Chester aren’t alone in having a well-documented financial plight of late, with a host of National League clubs overreaching and ultimately paying the price.

Hartlepool United are in danger of liquidation before the end of the season, Dagenham and Redbridge – who beat Chester 3-2 at the weekend – must find up to £300,000 to stay afloat, Torquay United have major financial problems and even league leaders Macclesfield Town struggled to pay their players at the start of February.

While Chester’s problems regard a lack of cash flow following a summer of overspend which saw former manager Jon McCarthy handed a vastly increased playing budget, other clubs have also ‘fallen short’ in Bignot’s eyes of what is the responsible way to run a club.

“What you are seeing in this division, with the play-offs opening up and a couple more places up for grabs, you’re only 46 games away from the Football League,” he said.

“It’s clearly been shown that a lot of clubs to try and achieve that have gone above and beyond and it’s clearly been mismanagement. There’s no two ways about it.

“I know players and managers get criticised but upstairs has now got to be right. Ultimately players don’t sign their contracts, they say what they want but it’s the clubs who sign off on it and it is mismanagement at this level.

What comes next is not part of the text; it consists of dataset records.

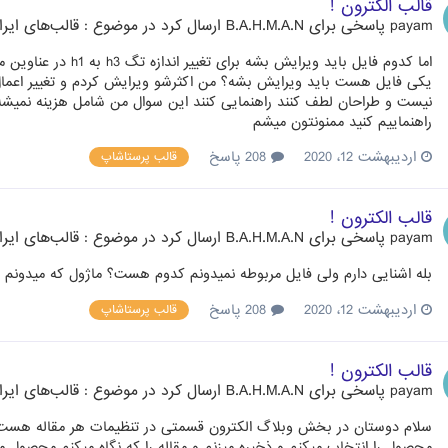
قالب الکترون !
payam
پاسخی برای
B.A.H.M.A.N
ارسال کرد در موضوع :
قالب‌های ایر
اما کدوم فایل باید و
یکی فایل هست باید ویرایش بشه؟ من اکثرشو ویرایش کردم و تغییر اعمال
راهنماییم کنید ممنونتون میشم
اردیبهشت 12، 2020
208 پاسخ
قالب پرستاشاپ
قالب الکترون !
payam
پاسخی برای
B.A.H.M.A.N
ارسال کرد در موضوع :
قالب‌های ایر
بله اشنایی دارم ولی فایل مربوطه نمیدونم کدوم هست؟ ماژول که میدونم xipblog هست
اردیبهشت 12، 2020
208 پاسخ
قالب پرستاشاپ
قالب الکترون !
payam
پاسخی برای
B.A.H.M.A.N
ارسال کرد در موضوع :
قالب‌های ایر
محصول را انتخاب میکنم و ذخیره میزنم و مقاله را که نگاه میکنم محصول م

“They are chasing the Football League dream. You can be that near, yet so far because it’s a ruthless league. You’ve just mentioned Hartlepool, Dagenham, Torquay, all ex-league clubs, they’ve fallen short and chased it with money, money, money, and you can’t do that in any business.

“Football is probably the most ludicrous business out there. I would love a situation where everyone’s budgets are declared at the start of the season, an open book where you know if they only get crowds of X, Y, Z, you know there has to be common sense based on crowds.

“If you look at our situation, we were coming off the back of a terrible period so to lift crowds up we’ve overspent to try and get crowds back. But we’ve fallen foul of chasing that.

“The bottom line is recruitment is key. You have a conservative reserve budget and you work within that and don’t overspend or what will happen the season after?

“Clubs chase it right here, right now, but that’s how you don’t build a football club. You’ve got to build an infrastructure because you must be prepared for when you do go up.”

Bignot believes Chester’s current off-field problems stemmed right back to 2013 when the club secured a triumphant return to the National League after three successive promotions under Neil Young, yet while the team were performing superbly on the pitch, the infrastructure was still ‘a year too early’ to be going up.

“I spoke to the former chairman at Chester and he said when the club was promoted to the National League, it was a year too early in terms of the infrastructure,” he added.

“However, the team had galvanised the club and you had a jack-knife situation where one part of the business is doing well but the other part isn’t catching up.

“At any successful club it needs to be right off the pitch as well as one the pitch and that will run parallel towards that. If you’re quite doing right commercially it has a knock-on effect on the football and vice-versa, but you budget and you manage accordingly with that.

“I’m not bad at knowing all that because I had to do that at Solihull and I enjoy that side of the business. But there’s too many football clubs who clearly haven’t got it right.”

Following their win over the Blues, which saw Dagenham score twice in the final five minutes to turn the game on it's head, manager John Still felt his side were full value for their three points, telling the Barking and Dagenham Post: "They (Chester) started defending very deep which was making it difficult, but once we scored I thought we would win. I just had a feeling about it.

"The way we've been lately, we've never stopped, it's been terrific to be fair. With the problems we've had, they've responded unbelievably."